Photo: Boka Grandi in Curaçao.
So, you just found out you have Graves’ Disease. Now what? If you’re like me and like countless others, you probably turned to the Internet to try to make sense of all this. You did a Google search, which likely led you to this blog post, and countless other sites, forums and support groups. You’re scared, shocked, upset and tired of keeping up with the symptoms – let’s give it up for #TeamNoSleep.
Well, guess what? You are not alone. Nope. You’re not. Welcome to the prestigious club that has welcomed the likes of President George H.W. Bush, Barbara Bush, Millie (the Bushes’ dog… true story), Missy Elliott, Rodney Dangerfield. . . and as you begin to tell your story, you’ll soon uncover that Graves’ is one of those diseases that’s likely affected a friend or perhaps a friend-of-a-friend. No one talks about it, and that’s why no one really knows about it. But as I mentioned before, you are not alone.
So now what? While I’m no expert as I have only been on this journey for five months, (although pieces of a much larger puzzle are coming together and it looks like this journey started a few years ago for me) I can share the following advice that I hope helps. Here are some valuable lessons I’ve learned, that I hope will help you:
- Patience – Graves’ Disease will teach you patience. Things will get better, but it takes time. It’s not something that can easily be controlled in a couple of days nor weeks. It could take months and for some, years. But keep in mind there’s a light at the end of the tunnel. Stay strong.
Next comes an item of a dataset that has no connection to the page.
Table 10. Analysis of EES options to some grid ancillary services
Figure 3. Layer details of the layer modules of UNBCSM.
- Appreciation – Before Graves’, I took for granted the little things like going to the gym, blasting music and singing as loud as I could in my car, being able to dance at parties, bike riding, and all the other fun things that make up everyday life. I didn’t know how easily Graves’ could take that away. It’s given me a different perspective on life, and I now appreciate the little things a lot more. I also appreciate the fact that my journey with Graves’ is really not bad when you compare it to the grand scheme of things. My deck of cards could have been a lot worse. While there is no cure for Graves’, there are many options to control it.
- Don’t believe everything that you read – The Internet is a scary thing. It’s easy to come across information that simply isn’t true. You’re going to find many websites with inaccurate information, you’re going to come across the experiences of many others and my best advice is to take it all with a grain of salt (but don’t really take it with salt, because iodine is no bueno.) You’re probably not a doctor, so don’t go self diagnosing on the interwebs or think the sky is falling. Any questions you have, direct them to your doctor and NOT the Internet. Also keep in mind that everyone’s experience with Graves’ is different. Symptoms vary. Courses of treatment vary. So don’t think that someone else’s journey will end up being your destiny. Just chill and take it one day at at time.
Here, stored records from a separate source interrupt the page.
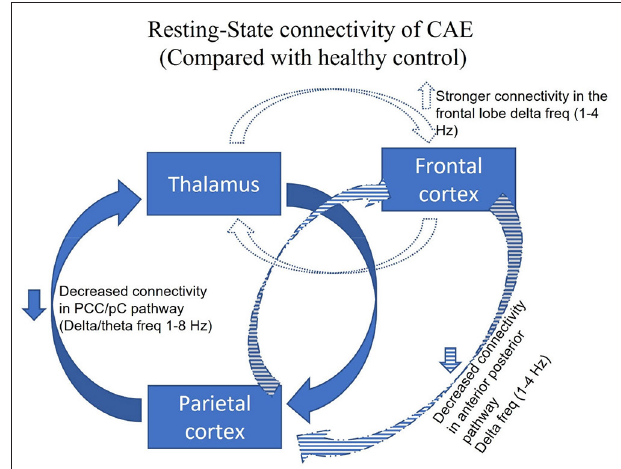
FIGURE 1 | Adapted with permission from Tenney et al. (47). Figure showing the resting-state connectivity in CAE, without 3Hz GSWDs, compared with the healthy control. The three major brain regions have been identified as responsible for the generalization of the childhood absence seizures (thalamus, frontal cortex, parietal cortex). Given all the data from Wu and colleagues, compared with the healthy control group, strong connectivity in the frontal lobe at 1–4Hz (blue dotted) and a weakened connectivity in the anterior-posterior pathway was noted within the delta band 1–4Hz (blue stripped). In the low-frequency band at 1–8Hz (blue solid), the effective network activity involving the precuneus and posterior cingulate cortex (PCC/pC) was significantly decreased in patients with CAE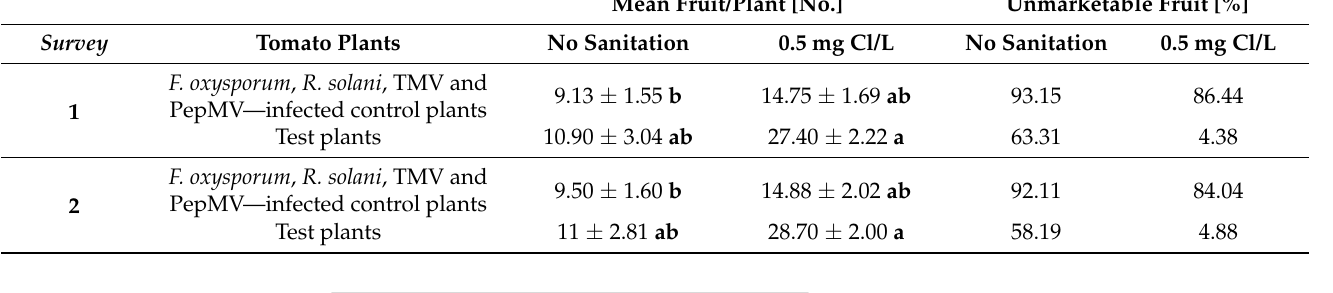
Table 2. Number of tomato fruits and non-marketable fruits of tomato plants grown in an NFT hydroponic system with recirculating fertigation solution dependent on a sanitizing treatment during a harvest period of 10 weeks. Mean values are shown for infected control plants (n = 8) and test plants (n = 10). Control: no sanitation, sanitation: 0.5 mg free chlorine/L for 60 min, weekly. Fruits with discoloration, of diameter less than 40 mm or cracks, were considered unmarketable. Significance of comparisons were calculated using Tukey-test with values differing significantly from each other ( p < 0.05) being annotated by different letters (a, b). Values prefixed with ± represent the standard deviation. The number of tomatoes not marketable due to color changes or insufficient fruit size was dependent on the infecting pathogen. The fruit size of all infected plants was reduced Mean Fruit/Plant [No.]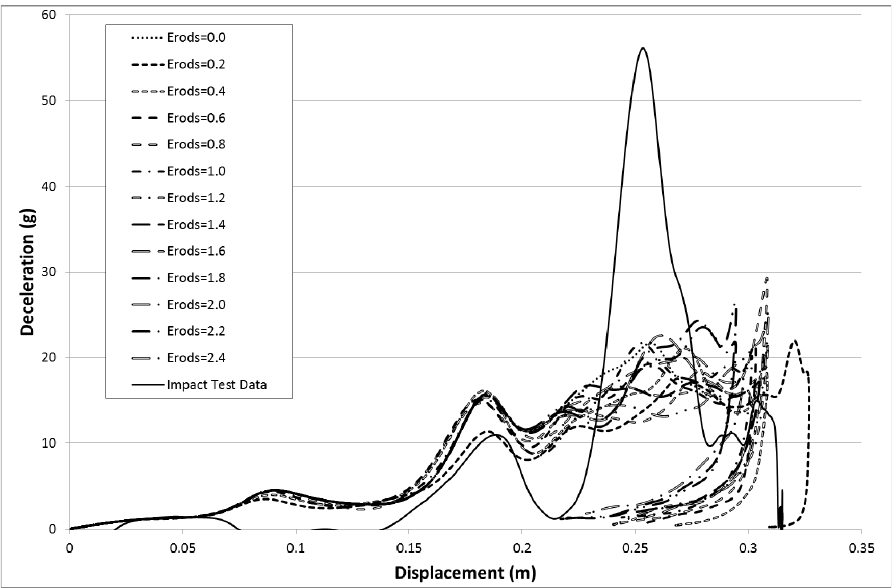
Figure 11. Effect of Erods parameter with All Slim = 1.0, TSize = 1 × 10 − 11 , Soft = 1.0 and FS = 1.0.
- Question everything – When I started this journey, I went to one doctor who just didn’t feel right. My gut was telling me to get a second opinion. I’m glad I did, because that other doctor could have put me on the wrong path. Not all endocrinologists specialize in thyroid diseases, especially Graves’, so it’s important you find a professional who is best suited to assist you. Ask your doctor how many patients with Graves’ they’ve treated, what their patient success rate is, find out about their specialties, ask about dietary changes, what are your chances of remission . . . in other words be your best advocate. Speak up and ask questions. Research your doctor and make sure there’s no nasty digital trail. Study Graves’ Disease so you can have a voice in your course of treatment. And if you’re not happy with your doctor, keep looking until you find the right one.
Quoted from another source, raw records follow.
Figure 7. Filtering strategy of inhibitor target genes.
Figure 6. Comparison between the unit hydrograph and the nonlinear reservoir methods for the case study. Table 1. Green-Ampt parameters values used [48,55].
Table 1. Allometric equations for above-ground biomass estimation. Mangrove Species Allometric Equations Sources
So. . .who’s ready to get this party started?I am not a doctor and the content on this blog is not medical advice. This is simply my experience with Graves Disease, and all thoughts expressed on this blog are my opinions. Please consult a doctor if you think you have Graves Disease or prior to taking any action that may affect your outcome with Graves Disease. You should never delay seeking medical advice, disregard medical advice, or discontinue medical treatment because of information on this website.